Chattogether combines a chat-type model that will be used with any other Langchain LLM, using Mistral-7b-7b-instruct-V0.3. The low temperature is 0.2, making the answer grounded and repeatable, while max_tokens = 512 leaves room for detailed multi-paragraph responses without the cost of getting out of control.

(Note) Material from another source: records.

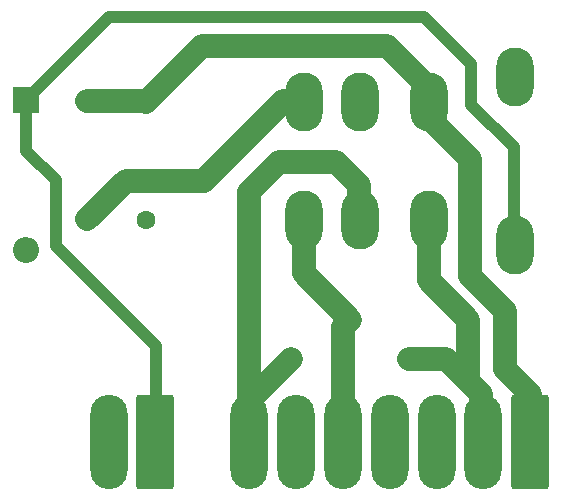
<source format=gbl>
%TF.GenerationSoftware,KiCad,Pcbnew,7.0.10-7.0.10~ubuntu22.04.1*%
%TF.CreationDate,2024-01-16T19:58:32-05:00*%
%TF.ProjectId,sys11-c11998-relay,73797331-312d-4633-9131-3939382d7265,1.0*%
%TF.SameCoordinates,Original*%
%TF.FileFunction,Copper,L2,Bot*%
%TF.FilePolarity,Positive*%
%FSLAX46Y46*%
G04 Gerber Fmt 4.6, Leading zero omitted, Abs format (unit mm)*
G04 Created by KiCad (PCBNEW 7.0.10-7.0.10~ubuntu22.04.1) date 2024-01-16 19:58:32*
%MOMM*%
%LPD*%
G01*
G04 APERTURE LIST*
G04 Aperture macros list*
%AMRoundRect*
0 Rectangle with rounded corners*
0 $1 Rounding radius*
0 $2 $3 $4 $5 $6 $7 $8 $9 X,Y pos of 4 corners*
0 Add a 4 corners polygon primitive as box body*
4,1,4,$2,$3,$4,$5,$6,$7,$8,$9,$2,$3,0*
0 Add four circle primitives for the rounded corners*
1,1,$1+$1,$2,$3*
1,1,$1+$1,$4,$5*
1,1,$1+$1,$6,$7*
1,1,$1+$1,$8,$9*
0 Add four rect primitives between the rounded corners*
20,1,$1+$1,$2,$3,$4,$5,0*
20,1,$1+$1,$4,$5,$6,$7,0*
20,1,$1+$1,$6,$7,$8,$9,0*
20,1,$1+$1,$8,$9,$2,$3,0*%
G04 Aperture macros list end*
%TA.AperFunction,ComponentPad*%
%ADD10C,1.600000*%
%TD*%
%TA.AperFunction,ComponentPad*%
%ADD11O,1.600000X1.600000*%
%TD*%
%TA.AperFunction,ComponentPad*%
%ADD12O,3.160000X5.000000*%
%TD*%
%TA.AperFunction,ComponentPad*%
%ADD13RoundRect,0.250000X1.330000X3.750000X-1.330000X3.750000X-1.330000X-3.750000X1.330000X-3.750000X0*%
%TD*%
%TA.AperFunction,ComponentPad*%
%ADD14O,3.160000X8.000000*%
%TD*%
%TA.AperFunction,ComponentPad*%
%ADD15R,2.200000X2.200000*%
%TD*%
%TA.AperFunction,ComponentPad*%
%ADD16O,2.200000X2.200000*%
%TD*%
%TA.AperFunction,Conductor*%
%ADD17C,2.000000*%
%TD*%
%TA.AperFunction,Conductor*%
%ADD18C,1.000000*%
%TD*%
G04 APERTURE END LIST*
D10*
%TO.P,C2,1*%
%TO.N,Net-(J2-Pin_6)*%
X114935000Y-124587000D03*
D11*
%TO.P,C2,2*%
%TO.N,Net-(J2-Pin_1)*%
X114935000Y-114587000D03*
%TD*%
D12*
%TO.P,RLY1,1,1*%
%TO.N,Net-(J2-Pin_5)*%
X128295400Y-124561600D03*
%TO.P,RLY1,2,2*%
%TO.N,Net-(J2-Pin_4)*%
X128295400Y-114554000D03*
%TO.P,RLY1,3,3*%
%TO.N,Net-(J2-Pin_7)*%
X132994400Y-124561600D03*
%TO.P,RLY1,4,4*%
%TO.N,Net-(J2-Pin_6)*%
X132994400Y-114554000D03*
%TO.P,RLY1,5,5*%
%TO.N,Net-(J2-Pin_2)*%
X138887200Y-124561600D03*
%TO.P,RLY1,6,6*%
%TO.N,Net-(J2-Pin_1)*%
X138887200Y-114554000D03*
%TO.P,RLY1,7,A*%
%TO.N,Net-(D1-K)*%
X146126200Y-126657100D03*
%TO.P,RLY1,8,B*%
%TO.N,Net-(D1-A)*%
X146126200Y-112458500D03*
%TD*%
D13*
%TO.P,J1,1,Pin_1*%
%TO.N,Net-(D1-K)*%
X115695800Y-143361200D03*
D14*
%TO.P,J1,2,Pin_2*%
%TO.N,Net-(D1-A)*%
X111735800Y-143361200D03*
%TD*%
D15*
%TO.P,D1,1,K*%
%TO.N,Net-(D1-K)*%
X104775000Y-114427000D03*
D16*
%TO.P,D1,2,A*%
%TO.N,Net-(D1-A)*%
X104775000Y-127127000D03*
%TD*%
D13*
%TO.P,J2,1,Pin_1*%
%TO.N,Net-(J2-Pin_1)*%
X147419200Y-143357600D03*
D14*
%TO.P,J2,2,Pin_2*%
%TO.N,Net-(J2-Pin_2)*%
X143459200Y-143357600D03*
%TO.P,J2,3,Pin_3*%
%TO.N,unconnected-(J2-Pin_3-Pad3)*%
X139499200Y-143357600D03*
%TO.P,J2,4,Pin_4*%
%TO.N,Net-(J2-Pin_4)*%
X135539200Y-143357600D03*
%TO.P,J2,5,Pin_5*%
%TO.N,Net-(J2-Pin_5)*%
X131579200Y-143357600D03*
%TO.P,J2,6,Pin_6*%
%TO.N,Net-(J2-Pin_6)*%
X127619200Y-143357600D03*
%TO.P,J2,7,Pin_7*%
%TO.N,Net-(J2-Pin_7)*%
X123659200Y-143357600D03*
%TD*%
D10*
%TO.P,C1,1*%
%TO.N,Net-(J2-Pin_4)*%
X109935000Y-124507000D03*
D11*
%TO.P,C1,2*%
%TO.N,Net-(J2-Pin_1)*%
X109935000Y-114507000D03*
%TD*%
D10*
%TO.P,C4,1*%
%TO.N,Net-(J2-Pin_5)*%
X132163800Y-133019800D03*
D11*
%TO.P,C4,2*%
%TO.N,Net-(J2-Pin_2)*%
X142163800Y-133019800D03*
%TD*%
D10*
%TO.P,C3,1*%
%TO.N,Net-(J2-Pin_7)*%
X127160000Y-136372600D03*
D11*
%TO.P,C3,2*%
%TO.N,Net-(J2-Pin_2)*%
X137160000Y-136372600D03*
%TD*%
D17*
%TO.N,Net-(J2-Pin_4)*%
X113182400Y-121259600D02*
X119786400Y-121259600D01*
X126504700Y-114541300D02*
X128244600Y-114541300D01*
X109935000Y-124507000D02*
X113182400Y-121259600D01*
X119786400Y-121259600D02*
X126504700Y-114541300D01*
%TO.N,Net-(J2-Pin_1)*%
X142341600Y-129286000D02*
X145338800Y-132283200D01*
X138836400Y-113385600D02*
X135305800Y-109855000D01*
X135305800Y-109855000D02*
X119634000Y-109855000D01*
X138836400Y-114541300D02*
X138836400Y-113385600D01*
X138836400Y-115951000D02*
X142341600Y-119456200D01*
X119634000Y-109855000D02*
X114935000Y-114554000D01*
X109935000Y-114507000D02*
X114855000Y-114507000D01*
X142341600Y-119456200D02*
X142341600Y-129286000D01*
X145338800Y-132283200D02*
X145338800Y-137185400D01*
X114855000Y-114507000D02*
X114935000Y-114587000D01*
X114935000Y-114554000D02*
X114935000Y-114587000D01*
X145338800Y-137185400D02*
X147447000Y-139293600D01*
X147447000Y-139293600D02*
X147421600Y-139319000D01*
X147421600Y-139319000D02*
X147421600Y-143586200D01*
X138836400Y-114541300D02*
X138836400Y-115951000D01*
%TO.N,Net-(J2-Pin_7)*%
X123661600Y-139242800D02*
X123661600Y-143586200D01*
X132943600Y-124548900D02*
X132943600Y-121615200D01*
X124289800Y-139242800D02*
X123661600Y-139242800D01*
X126187200Y-119684800D02*
X123661600Y-122210400D01*
X131013200Y-119684800D02*
X126187200Y-119684800D01*
X132943600Y-121615200D02*
X131013200Y-119684800D01*
X127160000Y-136372600D02*
X124289800Y-139242800D01*
X123661600Y-122210400D02*
X123661600Y-139242800D01*
%TO.N,Net-(J2-Pin_2)*%
X140335000Y-136372600D02*
X142163800Y-138201400D01*
X142163800Y-138201400D02*
X142163800Y-133019800D01*
X143256000Y-139293600D02*
X142163800Y-138201400D01*
X138836400Y-129692400D02*
X142163800Y-133019800D01*
X143256000Y-142796198D02*
X143256000Y-139293600D01*
X142963799Y-143088399D02*
X143256000Y-142796198D01*
X138836400Y-124548900D02*
X138836400Y-129692400D01*
X137160000Y-136372600D02*
X140335000Y-136372600D01*
%TO.N,Net-(J2-Pin_5)*%
X131579200Y-133604400D02*
X132163800Y-133019800D01*
X128244600Y-129100600D02*
X132163800Y-133019800D01*
X131579200Y-143357600D02*
X131579200Y-133604400D01*
X128244600Y-124548900D02*
X128244600Y-129100600D01*
X132163800Y-143004000D02*
X131581600Y-143586200D01*
D18*
%TO.N,Net-(D1-K)*%
X115727600Y-135234800D02*
X107289600Y-126796800D01*
X115727600Y-143586200D02*
X115727600Y-135234800D01*
X107289600Y-126796800D02*
X107289600Y-121234200D01*
X104775000Y-118719600D02*
X104775000Y-114427000D01*
X142443200Y-114808000D02*
X142443200Y-111379000D01*
X111785400Y-107416600D02*
X104775000Y-114427000D01*
X146075400Y-126644400D02*
X146075400Y-118440200D01*
X138480800Y-107416600D02*
X111785400Y-107416600D01*
X142443200Y-111379000D02*
X138480800Y-107416600D01*
X146075400Y-118440200D02*
X142443200Y-114808000D01*
X107289600Y-121234200D02*
X104775000Y-118719600D01*
%TD*%
M02*

</source>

from langchain.chains import RetrievalQA
qa_chain = RetrievalQA.from_chain_type(
    llm=llm,
    chain_type="stuff",
    retriever=vector_store.as_retriever(search_kwargs={"k": 4}),
    return_source_documents=True,
)

Search stitches together: it takes our faiss hound (returns to the first 4 similar blocks) and feeds these fragments into the LLM using a simple “Quitt” prompt template. Setting return_source_documents = true means that each answer will be returned with the exact paragraph it depends on, giving us an instant reference Q-and-a.

QUESTION = "How do I use TogetherEmbeddings inside LangChain, and what model name should I pass?"
result = qa_chain(QUESTION)


print("n🤖 Answer:n", textwrap.fill(result['result'], 100))
print("n📄 Sources:")
for doc in result['source_documents']:
    print(" •", doc.metadata['source'])

Finally, we send a natural language query via QA_Chain, which will retrieve the four most relevant blocks, feed them into the Star Room model, and return the concise answer. It then prints the formatted response and then prints out the source URL list, allowing us to have a one-shot comprehensive description and transparent references.

The output of the final unit

In short, in about fifty lines of code, we build a complete rag ring end-to-end through AI: ingest, embed, store, retrieve and Converse. The method is intentionally modular, for swaps of chroma, swapping the 80 m parameter embedder for a larger multilingual model, or inserting a rereader without touching the rest of the pipeline. Keeping constant is the convenience of a unified AI backend: fast, affordable embedded, call the following teaching chat model and generous free hierarchy that makes the experiment painless. Use this template to guide the internal knowledge assistant, as a document robot or personal research assistant for the client.

Check COLAB notebook is here. Also, please stay tuned for us twitter And don’t forget to join us 90K+ ml reddit.

Asif Razzaq is CEO of Marktechpost Media Inc. As a visionary entrepreneur and engineer, ASIF is committed to harnessing the potential of artificial intelligence to achieve social benefits. His recent effort is to launch Marktechpost, an artificial intelligence media platform that has an in-depth coverage of machine learning and deep learning news that can sound both technically, both through technical voices and be understood by a wide audience. The platform has over 2 million views per month, demonstrating its popularity among its audience.